Start of PASSAGE SHOWN
Sitecore MVC for Front-end developers
Part 1: Introduction

29 September 2017

Introduction

In this blog series I describe building a full site using Sitecore MVC with minimal back-end code. The solution will evolve over the blog series and you can see the full source here on GitHub. I'm aiming to show one of the many benefits of Sitecore MVC: View renderings. These can be made without compiled C# code. This is useful for front-end developers (FEDs), prototyping or making components which are deployable without re-starting Sitecore. This is not a common approach, but I will show how easy it is. At the end of the series I will give a full rundown of the pros and cons.

Why am I doing this

As developers we often over-complicate things. I'm going to see how simple I can make a Helix solution and make it accessible to FEDs. Teams often insulate FEDs from Sitecore. FED workflow is separate from back-end developers (BEDs). View renderings used with extension methods can enable FEDs to work in the same technology stack as BEDs. Publish in Visual Studio can update a remote Sitecore instance if FEDs don't have a local one.

Surely view renderings can't be used for everything?

To answer this, we first need to ask the question what do we actually do in Sitecore? Answer: We render content from items. There are three basic scenarios for choosing what content to render.

  1. Context Item
  2. Datasource Item
  3. Settings Item

Rendering content from the Context Item

This is the simplest scenario for rendering content from Sitecore. Use the following in your view rendering (cshtml).

@Html.Sitecore().Field("Title")

This will render the Title field of the current page item.

Rendering content from a Datasource Item

This uses the same code as above. A nice thing about Sitecore MVC is that accessing a datasource item is OOTB functionality, unlike in WebForms.

To retrieve content from a different item (e.g. parent or child) you use an overload which takes an item as a parameter.

@Html.Sitecore().Field(item, "Title")
End of PASSAGE SHOWN
Start of STORED DATA
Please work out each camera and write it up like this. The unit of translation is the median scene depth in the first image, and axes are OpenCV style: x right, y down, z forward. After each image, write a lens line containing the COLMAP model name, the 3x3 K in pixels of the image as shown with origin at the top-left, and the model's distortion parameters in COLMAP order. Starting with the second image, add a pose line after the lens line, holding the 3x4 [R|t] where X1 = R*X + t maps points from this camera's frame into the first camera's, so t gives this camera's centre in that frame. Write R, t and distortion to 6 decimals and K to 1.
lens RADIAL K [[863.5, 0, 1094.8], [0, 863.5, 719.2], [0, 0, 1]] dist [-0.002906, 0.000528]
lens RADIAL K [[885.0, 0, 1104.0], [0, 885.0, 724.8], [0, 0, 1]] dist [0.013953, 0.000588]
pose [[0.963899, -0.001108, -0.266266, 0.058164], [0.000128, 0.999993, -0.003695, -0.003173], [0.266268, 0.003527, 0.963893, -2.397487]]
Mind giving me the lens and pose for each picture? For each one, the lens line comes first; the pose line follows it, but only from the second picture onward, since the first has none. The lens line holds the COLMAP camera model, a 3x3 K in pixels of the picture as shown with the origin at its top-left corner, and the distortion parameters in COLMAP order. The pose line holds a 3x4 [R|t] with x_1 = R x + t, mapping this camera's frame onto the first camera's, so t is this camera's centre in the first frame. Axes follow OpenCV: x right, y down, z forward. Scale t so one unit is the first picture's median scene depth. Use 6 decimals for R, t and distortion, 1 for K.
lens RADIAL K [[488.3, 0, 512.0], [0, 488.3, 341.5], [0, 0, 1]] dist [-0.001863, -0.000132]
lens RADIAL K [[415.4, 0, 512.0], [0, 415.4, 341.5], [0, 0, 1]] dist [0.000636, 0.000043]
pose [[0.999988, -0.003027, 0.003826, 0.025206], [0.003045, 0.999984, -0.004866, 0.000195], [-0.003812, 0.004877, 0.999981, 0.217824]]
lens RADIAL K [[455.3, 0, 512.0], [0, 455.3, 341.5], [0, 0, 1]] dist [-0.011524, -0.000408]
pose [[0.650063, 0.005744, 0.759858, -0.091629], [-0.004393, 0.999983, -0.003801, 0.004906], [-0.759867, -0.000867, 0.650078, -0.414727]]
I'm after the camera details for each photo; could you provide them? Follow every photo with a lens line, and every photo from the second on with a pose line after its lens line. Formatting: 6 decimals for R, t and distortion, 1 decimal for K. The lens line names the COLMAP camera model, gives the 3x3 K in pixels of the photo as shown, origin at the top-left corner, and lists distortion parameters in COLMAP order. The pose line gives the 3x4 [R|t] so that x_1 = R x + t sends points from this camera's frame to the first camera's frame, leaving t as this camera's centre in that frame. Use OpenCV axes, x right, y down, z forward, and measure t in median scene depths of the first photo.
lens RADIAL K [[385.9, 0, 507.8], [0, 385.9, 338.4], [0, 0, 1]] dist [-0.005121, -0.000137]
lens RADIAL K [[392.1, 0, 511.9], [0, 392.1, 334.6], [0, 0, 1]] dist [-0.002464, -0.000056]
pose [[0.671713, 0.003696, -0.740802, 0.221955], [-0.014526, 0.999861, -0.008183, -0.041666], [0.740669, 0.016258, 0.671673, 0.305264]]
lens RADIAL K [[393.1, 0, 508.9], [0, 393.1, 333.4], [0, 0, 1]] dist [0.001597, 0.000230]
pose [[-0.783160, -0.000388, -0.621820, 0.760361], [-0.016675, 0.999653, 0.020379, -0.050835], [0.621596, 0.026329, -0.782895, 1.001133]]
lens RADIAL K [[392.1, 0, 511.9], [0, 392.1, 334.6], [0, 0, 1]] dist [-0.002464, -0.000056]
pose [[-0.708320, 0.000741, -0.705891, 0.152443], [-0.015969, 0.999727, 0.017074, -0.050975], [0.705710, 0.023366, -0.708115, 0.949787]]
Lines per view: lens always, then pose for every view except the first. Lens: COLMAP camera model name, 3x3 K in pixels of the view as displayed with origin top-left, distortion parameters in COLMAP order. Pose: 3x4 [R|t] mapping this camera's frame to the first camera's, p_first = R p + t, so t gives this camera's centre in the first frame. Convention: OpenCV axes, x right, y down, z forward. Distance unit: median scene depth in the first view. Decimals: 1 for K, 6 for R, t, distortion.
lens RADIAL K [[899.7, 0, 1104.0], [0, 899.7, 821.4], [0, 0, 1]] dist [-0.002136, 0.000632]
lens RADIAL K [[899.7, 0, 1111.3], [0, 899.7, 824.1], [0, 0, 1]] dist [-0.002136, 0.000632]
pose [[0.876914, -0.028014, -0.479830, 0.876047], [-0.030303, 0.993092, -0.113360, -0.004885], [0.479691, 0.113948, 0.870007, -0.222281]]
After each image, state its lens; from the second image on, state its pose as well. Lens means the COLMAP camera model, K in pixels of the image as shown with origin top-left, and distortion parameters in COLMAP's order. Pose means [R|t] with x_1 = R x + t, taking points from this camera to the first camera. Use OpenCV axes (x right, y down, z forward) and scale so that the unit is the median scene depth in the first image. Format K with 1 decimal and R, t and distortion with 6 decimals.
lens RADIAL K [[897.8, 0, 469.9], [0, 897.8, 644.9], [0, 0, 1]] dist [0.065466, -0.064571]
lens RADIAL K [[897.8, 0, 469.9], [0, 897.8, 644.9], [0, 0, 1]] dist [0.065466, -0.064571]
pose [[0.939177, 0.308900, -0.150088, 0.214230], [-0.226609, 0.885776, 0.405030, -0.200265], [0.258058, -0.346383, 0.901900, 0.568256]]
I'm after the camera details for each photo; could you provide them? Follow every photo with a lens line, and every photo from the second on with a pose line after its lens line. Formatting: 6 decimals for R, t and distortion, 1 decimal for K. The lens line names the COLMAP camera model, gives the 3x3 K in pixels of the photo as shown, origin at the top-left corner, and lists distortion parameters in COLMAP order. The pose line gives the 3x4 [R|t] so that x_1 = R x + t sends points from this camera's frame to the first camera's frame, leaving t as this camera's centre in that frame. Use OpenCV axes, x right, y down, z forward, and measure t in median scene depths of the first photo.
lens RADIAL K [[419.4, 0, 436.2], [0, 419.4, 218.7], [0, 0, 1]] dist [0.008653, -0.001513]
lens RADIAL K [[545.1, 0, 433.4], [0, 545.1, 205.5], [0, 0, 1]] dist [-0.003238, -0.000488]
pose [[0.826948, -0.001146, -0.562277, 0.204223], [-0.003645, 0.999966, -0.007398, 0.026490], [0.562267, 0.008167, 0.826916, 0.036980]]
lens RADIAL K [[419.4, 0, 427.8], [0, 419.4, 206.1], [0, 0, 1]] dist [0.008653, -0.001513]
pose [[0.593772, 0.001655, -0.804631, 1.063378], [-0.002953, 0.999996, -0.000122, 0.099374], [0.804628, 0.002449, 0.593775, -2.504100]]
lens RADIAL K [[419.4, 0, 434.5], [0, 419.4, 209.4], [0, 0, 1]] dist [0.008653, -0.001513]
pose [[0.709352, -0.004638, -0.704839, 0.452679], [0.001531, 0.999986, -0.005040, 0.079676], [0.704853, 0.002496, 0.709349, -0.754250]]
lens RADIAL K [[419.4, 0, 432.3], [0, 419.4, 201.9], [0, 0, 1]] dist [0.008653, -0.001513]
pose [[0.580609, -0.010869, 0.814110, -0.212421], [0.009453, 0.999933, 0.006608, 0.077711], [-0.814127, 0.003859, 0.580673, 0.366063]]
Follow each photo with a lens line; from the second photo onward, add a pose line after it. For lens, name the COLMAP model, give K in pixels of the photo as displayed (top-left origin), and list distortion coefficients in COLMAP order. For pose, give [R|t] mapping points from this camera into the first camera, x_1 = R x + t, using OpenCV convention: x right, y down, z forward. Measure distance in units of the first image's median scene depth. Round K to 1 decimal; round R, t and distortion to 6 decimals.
End of STORED DATA
> [ACTIVITY A]
Answer these questions about the Sitecore MVC introduction:
(i) What date does the post carry?
(ii) What are the three basic scenarios for choosing what content to render?
(iii) What can Publish in Visual Studio update if FEDs don't have a local Sitecore instance?
> [ACTIVITY B] Rewrite the part of the Sitecore MVC introduction that opens with the words containing "To answer this, we" and closes with "current page item.", putting "easiest" in place of "simplest".

> [EXPECTED OUTPUT A]
(i) 29 September 2017.
(ii) Context Item, Datasource Item and Settings Item.
(iii) A remote Sitecore instance.

> [EXPECTED OUTPUT B]
To answer this, we first need to ask the question what do we actually do in Sitecore? Answer: We render content from items. There are three basic scenarios for choosing what content to render.

  1. Context Item
  2. Datasource Item
  3. Settings Item

Rendering content from the Context Item

This is the easiest scenario for rendering content from Sitecore. Use the following in your view rendering (cshtml).

@Html.Sitecore().Field("Title")

This will render the Title field of the current page item.